Input for this task:
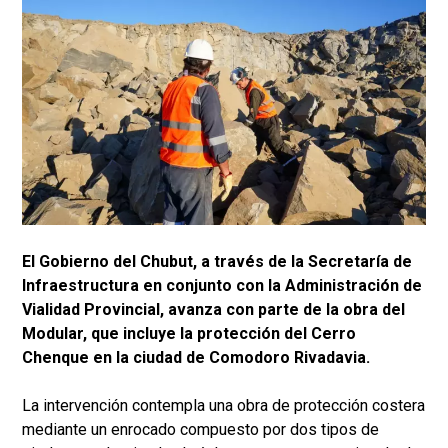
El Gobierno del Chubut, a través de la Secretaría de
Infraestructura en conjunto con la Administración de
Vialidad Provincial, avanza con parte de la obra del
Modular, que incluye la protección del Cerro
Chenque en la ciudad de Comodoro Rivadavia.
La intervención contempla una obra de protección costera
mediante un enrocado compuesto por dos tipos de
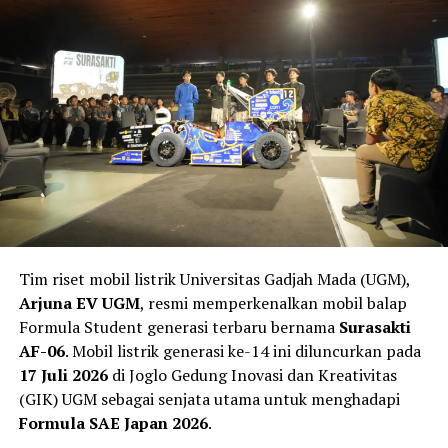
kendaraan baru, teknologi terkini, hingga strategi para
pabrikan dalam menghadapi persaingan industri
otomotif yang semakin kompetitif.
GIIAS Jadi Barometer Industri
Otomotif Nasional
Sebagai salah satu pameran otomotif terbesar di Asia
Tenggara, GIIAS tidak hanya menjadi ajang peluncuran
produk baru, tetapi juga menjadi indikator
perkembangan industri otomotif Indonesia.
Tim riset mobil listrik Universitas Gadjah Mada (UGM),
Arjuna EV UGM
, resmi memperkenalkan mobil balap
Berbagai merek otomotif global memanfaatkan
Formula Student generasi terbaru bernama
Surasakti
momentum ini untuk memperkenalkan kendaraan
AF-06
. Mobil listrik generasi ke-14 ini diluncurkan pada
terbaru, baik di segmen mobil penumpang, kendaraan
17 Juli 2026
di Joglo Gedung Inovasi dan Kreativitas
listrik, sepeda motor, kendaraan komersial, maupun
(GIK) UGM sebagai senjata utama untuk menghadapi
teknologi pendukung industri otomotif.
Formula SAE Japan 2026
.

Work task: Within the material above, extract exactly the lines that start at the line containing "Sebagai salah satu" and stop after the line containing "memperkenalkan mobil balap", and only those.

Reply:
Sebagai salah satu pameran otomotif terbesar di Asia
Tenggara, GIIAS tidak hanya menjadi ajang peluncuran
produk baru, tetapi juga menjadi indikator
perkembangan industri otomotif Indonesia.
Tim riset mobil listrik Universitas Gadjah Mada (UGM),
Arjuna EV UGM
, resmi memperkenalkan mobil balap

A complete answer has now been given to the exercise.